枕元に無造作に置いてあるエアコンのリモコンを引っ掴むとスイッチを入れる。

設定温度は18℃だ。
エコなんてくそくらえ。

小さく舌打ちをしてからゴロリとベッドに横たわるが、体が痛くて眠気はすっかりどこかへいってしまっていた。
ここ数日頻繁にこういう事が起こって、正直俺は怯えていた。

もしかしたら何か病気をうつされたのかもしれないのだ。それも新しい新種の病気だ。
まだ断言はできないが、思い当たる節は多々ある。

じわじわと体の、骨の髄が痺れるような痛みは、まるで皮膚の下に虫がいて骨の上をうごめいているような、何とも言えない気持ち悪さを伴った。

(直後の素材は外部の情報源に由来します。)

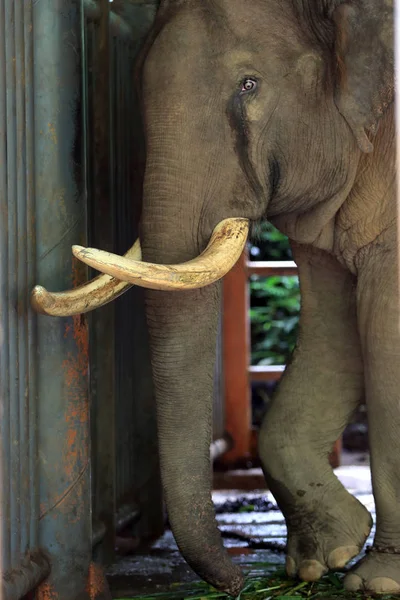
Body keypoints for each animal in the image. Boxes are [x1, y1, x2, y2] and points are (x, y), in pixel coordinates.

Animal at [32, 0, 398, 596]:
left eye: (250, 85)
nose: (237, 581)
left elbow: (385, 332)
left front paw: (375, 582)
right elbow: (332, 327)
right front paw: (320, 560)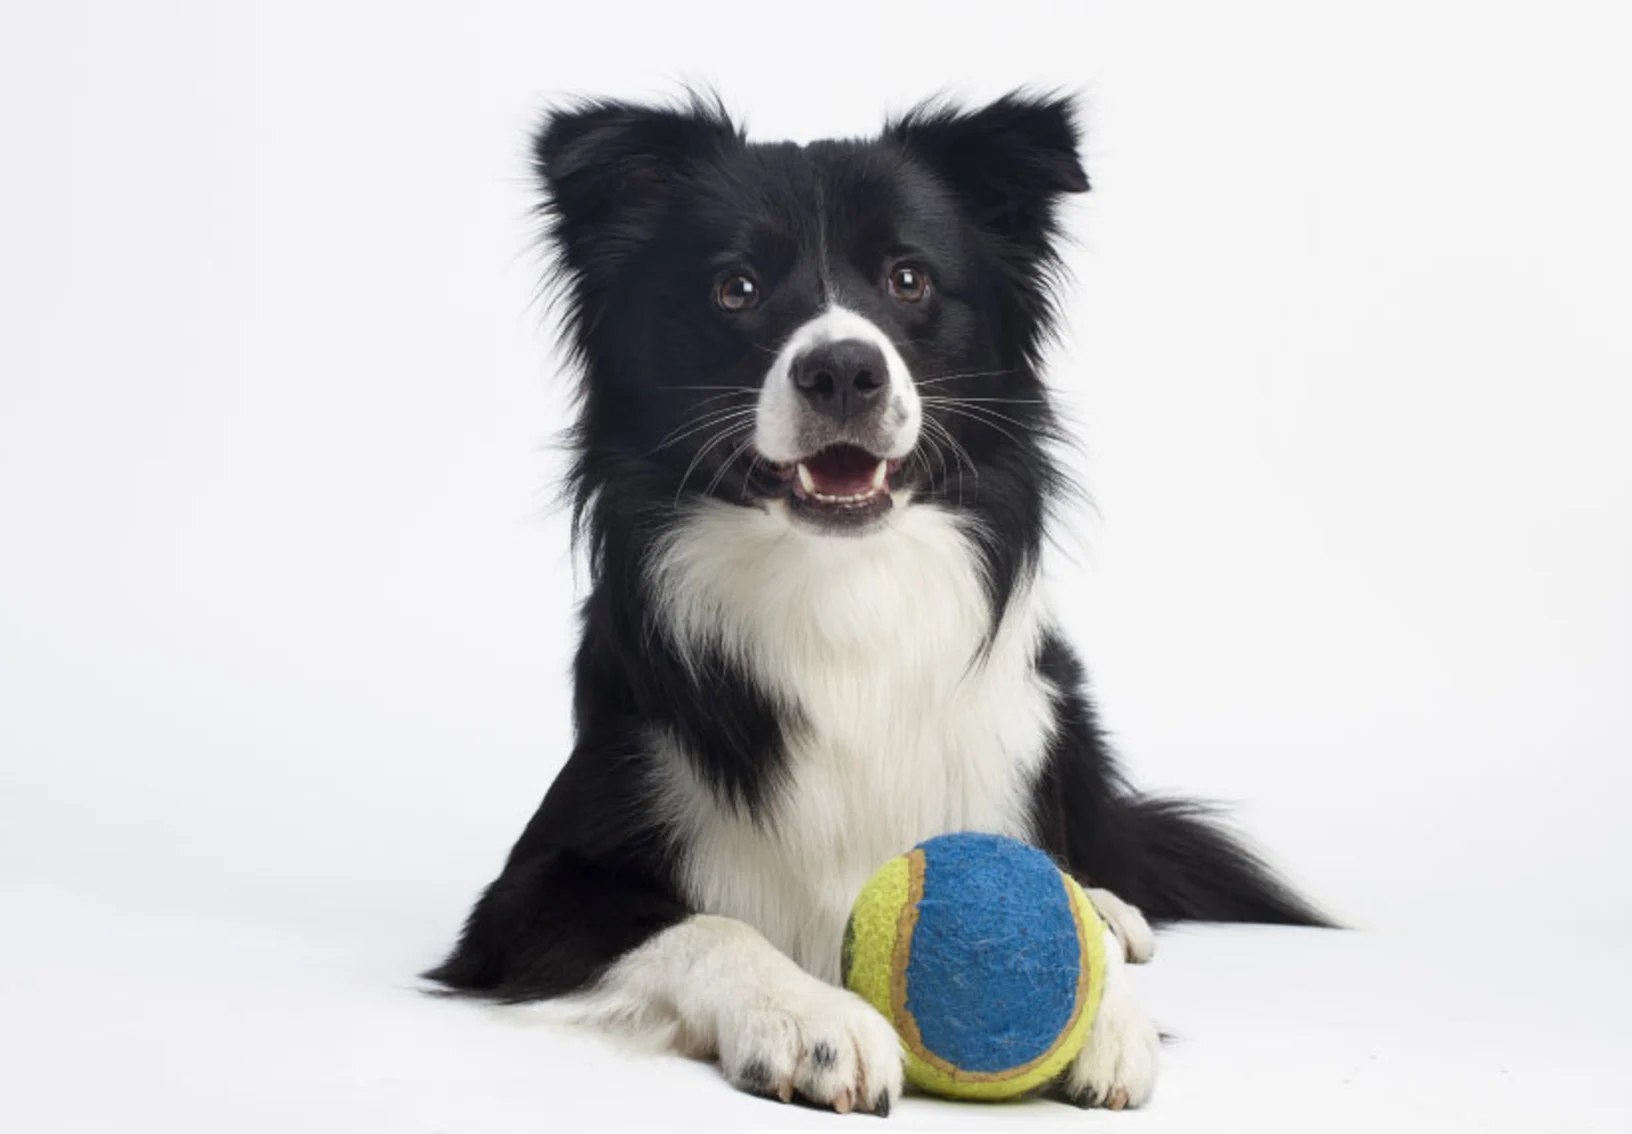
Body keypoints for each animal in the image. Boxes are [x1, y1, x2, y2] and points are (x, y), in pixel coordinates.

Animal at [424, 88, 1325, 1116]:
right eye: (736, 288)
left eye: (909, 279)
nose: (844, 370)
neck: (838, 589)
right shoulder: (525, 894)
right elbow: (704, 925)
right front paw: (809, 1019)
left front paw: (1104, 1006)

もしかしたら俺は死ぬより恐ろしい病気にかかってしまったのかもしれない。


真っ暗闇の中でじっとりと背中に汗をかく。
ぎしぎしと体が音を立て、痛みは俺の自問自答に答えているかのようだった。


まだ俺、一度も女の子と付き合った事ないのに。
涙腺がゆるみそうになるのを懸命にこらえてきつく目をつぶれば、俺の大好きなみよちゃんの顔が瞼の裏に浮かぶ。
一度でいいから彼女のあのでっかいおっぱいを下から持ち上げてみたかった。無論、両手で。
違う部分が痛くなりそうだったのですぐさま頭の中からみよちゃんを追い出す。


今考えなければならないのは俺の体のことだ。俺は自身を勇めて寝返りを打った。

まぁ聞いて欲しい。
まずどこが一番痛いかって、部位は特定できないがとにかく全身が痛い。
死ぬほどの痛みではないが、継続してじわりじわりと体が悲鳴を上げる感じだ。
心なしか喉も痛い気がするし、声は1オクターブぐらい低くなった。

昼間はとにかくだるくてやる気が出ず、そのくせ、夜になると爛々と目がさえる。
異常に空腹感を覚えるが、食べても食べても満たされない。
太りもしない。
以上がおおまかな症状である。


そして俺の思い当たる感染症についてだが、これは俺の中ではかなり高い確率で発症していると確信している。

それはまだ誰にも言っていなかった。
なぜ誰にも言わないかといえば、言ったらきっと信じてもらえず笑われると思ったからだ。
頼むから笑わないで聞いて欲しい。






俺は吸血鬼に噛まれたのである。